Problems to work on.
1 > Answer the following from the Eigen performance discussion:
(a) By roughly what factor did turning on AVX improve performance?
(b) Which two techniques did the later poster use to beat the accepted answer's Eigen code?
(c) Which matrix type does that poster's code use?
2 > Continue the Eigen performance discussion from the point where it stops.

===== Selected excerpt =====

I already wrote this in the comment, but for the sake of completeness: Eigen::Map will not work because the strides are non-equidistant. Using slicing gives me ~10% better performance than your copying method on Linux with clang and gcc, but somewhat worse on MSVC. Also, as you noted, it is not available on the 3.3 branch of Eigen. There is a custom way to mimic it, but it performed always worse in my tests. Also, in my tests, it did not save any memory compared to the copying method.

I think it is hard to beat the copying method itself regarding performance because the Eigen matrices are column major by default, meaning that copying a few columns is rather cheap. Moreover, without really knowing details, I suspect that Eigen can then throw the full might of its optimization on the full matrix to compute the product and transpose without having to deal with views or anything like this. This might give Eigen more chances for vectorization or cache locality.

Apart from this, not only optimizations should be turned on but also the highest possible instruction set should be used. Turning on AVX in my tests improved the performance by ~1.5x. Unfortunately, I cannot test AVX512.

Sedenion
  • 5,421
  • 2
  • 14
  • 42
  • Very nice. The point on symmetry is really effective, definitely helps. Thanks! – zdebruine May 11 '22 at 01:25
  • @zdebruine I edited my post with another way to speed up the computation by enabling parallelization via OpenMP. – Sedenion May 11 '22 at 19:01
  • To be honest parallelization is the way forward for matrix mul. If you can use OpenCL, you will find plenty of optimized implementations that use shared memory of the compute cores of your GPU hardware, and with OpenCL you can also fall back to the CPU if necessary. There are other options but massive parallel is the right answer imho, especially when you have lots of matrices that are not interdependent. – StarShine May 12 '22 at 07:54
  • 1
    @zdebruine If my answer is fine for you, could you please accept it? – Sedenion May 13 '22 at 06:10
  • @Sedenion of course, this is much appreciated. Will be hitting production in a well-used package soon :) – zdebruine May 16 '22 at 13:32
1

In case anyone finds this helpful down the road, I was able to beat the performance of the Eigen code in the accepted question using OpenMP and triangular indexing. In this case I'm using Rcpp::NumericMatrix, but you could plug Eigen::MatrixXd right in:

    Rcpp::NumericMatrix Rcpp_AAt(const Rcpp::NumericMatrix& mat) {
    const size_t n = mat.cols();
    const size_t n_vals = n / 2 * (1 + n) - n;
    Rcpp::NumericMatrix res(n, n);
    #pragma omp parallel for
    for (size_t k = 0; k < (n_vals + n); ++k) {
        // k is linear index
        if (k >= n_vals) {
            size_t i = k - n_vals;
            double tmp = 0;
            for (size_t row = 0; row < mat.rows(); ++row)

===== Listed records =====

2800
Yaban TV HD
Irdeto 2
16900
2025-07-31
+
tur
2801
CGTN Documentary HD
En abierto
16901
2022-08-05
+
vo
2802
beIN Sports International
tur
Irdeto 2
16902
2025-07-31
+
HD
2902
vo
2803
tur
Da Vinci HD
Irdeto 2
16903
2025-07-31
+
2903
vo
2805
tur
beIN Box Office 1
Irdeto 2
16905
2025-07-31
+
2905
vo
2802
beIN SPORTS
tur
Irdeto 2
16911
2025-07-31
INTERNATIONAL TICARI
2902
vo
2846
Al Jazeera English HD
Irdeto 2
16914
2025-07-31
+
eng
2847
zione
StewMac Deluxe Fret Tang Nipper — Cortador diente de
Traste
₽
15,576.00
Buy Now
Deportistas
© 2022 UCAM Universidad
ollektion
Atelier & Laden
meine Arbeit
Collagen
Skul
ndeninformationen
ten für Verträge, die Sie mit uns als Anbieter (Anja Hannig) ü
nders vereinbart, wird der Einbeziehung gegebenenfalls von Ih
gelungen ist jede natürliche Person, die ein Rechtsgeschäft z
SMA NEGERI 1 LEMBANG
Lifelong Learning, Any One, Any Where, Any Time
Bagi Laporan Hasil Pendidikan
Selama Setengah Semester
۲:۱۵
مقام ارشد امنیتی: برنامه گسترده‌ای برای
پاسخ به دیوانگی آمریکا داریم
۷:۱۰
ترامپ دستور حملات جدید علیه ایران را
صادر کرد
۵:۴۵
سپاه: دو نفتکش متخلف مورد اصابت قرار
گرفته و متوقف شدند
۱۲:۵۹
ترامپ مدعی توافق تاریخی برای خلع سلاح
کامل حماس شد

=====

Numbered answers.
1 >
(a) About 1.5x.
(b) OpenMP and triangular indexing.
(c) Rcpp::NumericMatrix.

2 >
                tmp += mat(row, i) * mat(row, i);
            res(i, i) = tmp;
        } else {
            size_t i = n - 2 - std::floor(std::sqrt(-8 * k + 4 * n * (n - 1) - 7) / 2.0 - 0.5);
            size_t j = k + i + 1 - n * (n - 1) / 2 + (n - i) * ((n - i) - 1) / 2;
            double tmp = 0;
            for (size_t row = 0; row < mat.rows(); ++row)
                tmp += mat(row, i) * mat(row, j);
            res(i, j) = tmp;
            res(j, i) = tmp;
        }
    }
    return res;
}

By using triangular indexing, we are allowing for OpenMP to spawn off threads for all combinations of columns, which is more efficient than just parallelizing across one column at a time (for obvious reasons). Eigen uses multithreading, so I figure this is fair game.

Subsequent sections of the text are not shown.